──────── Çıkarılan metin ────────
Ekonomist Prof. Dr. Emre Alkin, ekonomist olmasından öte, hayattaki ayrıntılardan çok, hikâyenin güzelliğini yaşamayı seven, tasavvuf, edebiyat, felsefe derinliği ile ideal aşk yaşamayı içselleştirmiş bir iyileştirici. Sevgililer gününde sevgi, aşk, ihanet ve aldatmaya dair yeni kitabını raflarda göreceğimiz bir bilge yazar, eğitmen, sporcu, müzisyen, hatip ve yönetici. 

Sosyal medyada paylaşımlarıyla da ilgi çeken Emre Alkin’in sevgi ve aşka dair 14 hikâyeden oluşan kitabı 14 Şubat Sevgililer Günü’nde, Doğan Kitap’tan raflarda...
────────
**Alıştırma amacı**:
Emre Alkin hakkındaki metne göre şu soruları cevaplayın.
(a) Metnin ilk cümlesinde Emre Alkin'in mesleği ne olarak belirtiliyor?
(b) Yazarın yeni kitabı kaç hikâyeden oluşuyor?
(c) Kitap hangi yayınevinden çıkıyor?
──────── Veri kesiti ────────
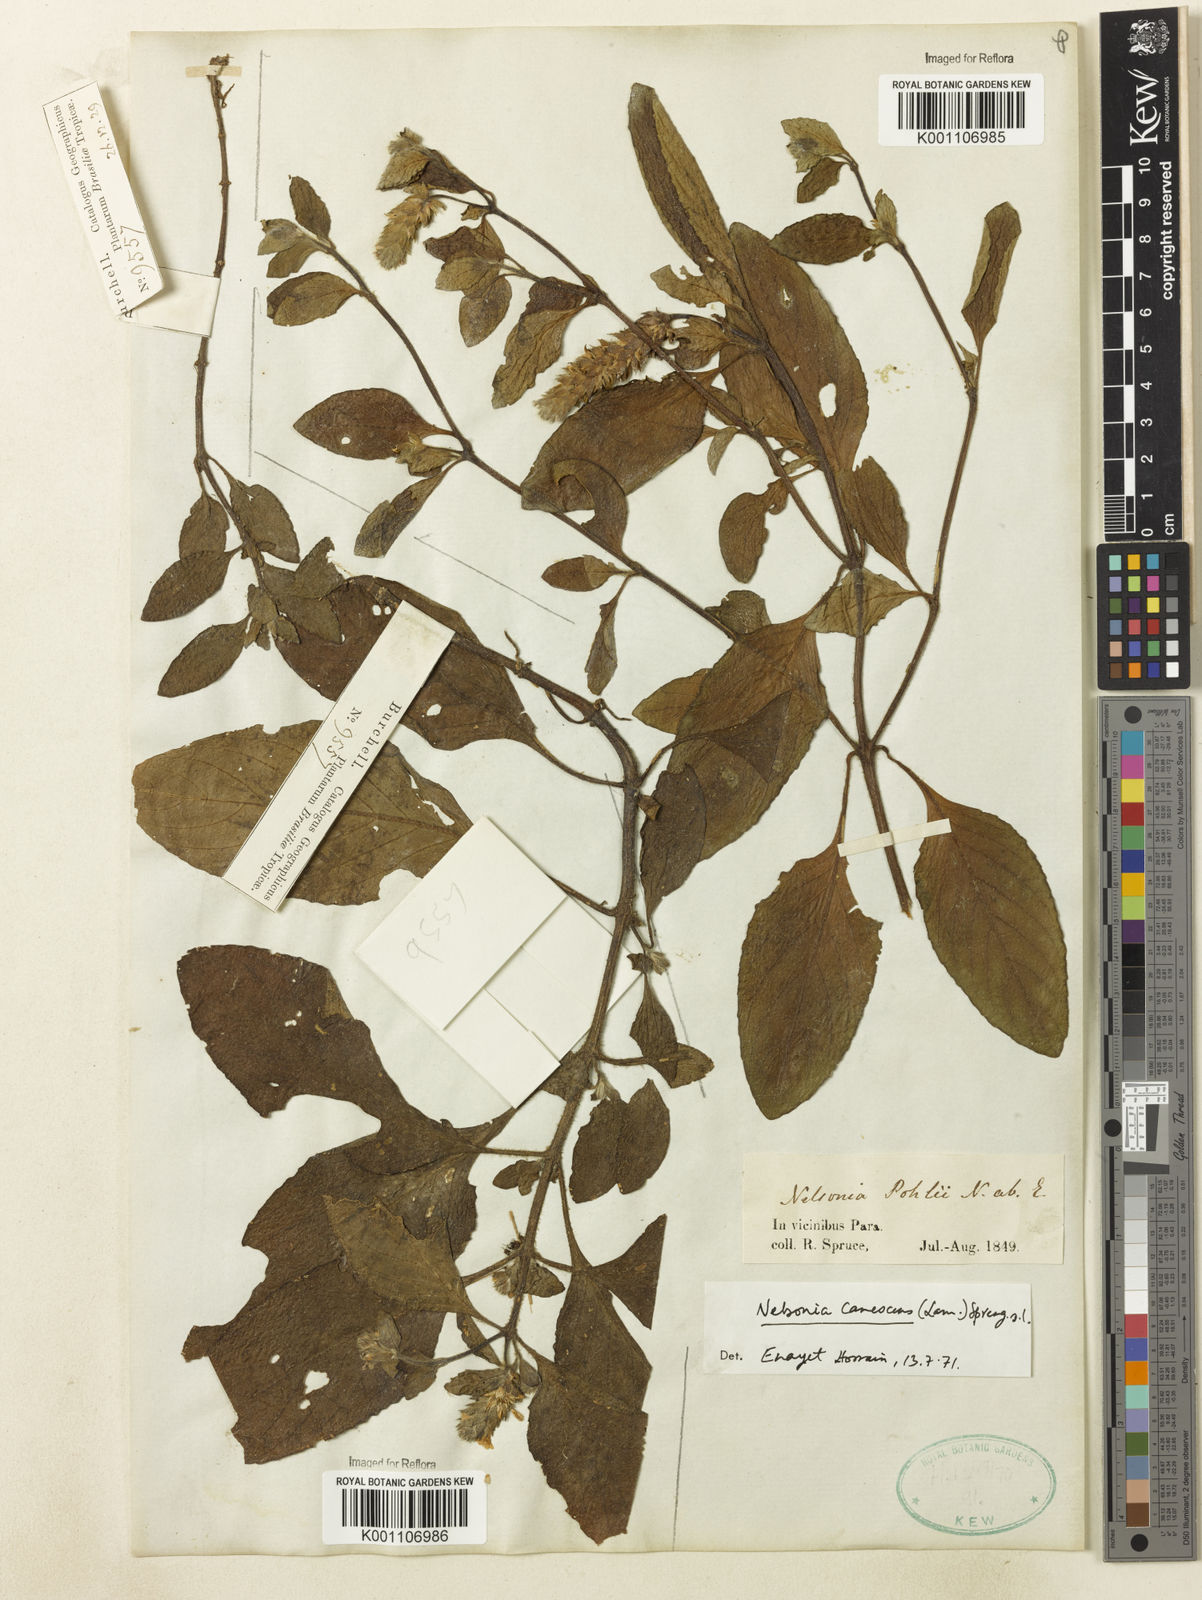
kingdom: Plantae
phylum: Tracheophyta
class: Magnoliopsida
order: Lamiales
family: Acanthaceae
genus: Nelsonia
────────
**Yazılı cevap**:
(a) Ekonomist.
(b) 14 hikâyeden.
(c) Doğan Kitap.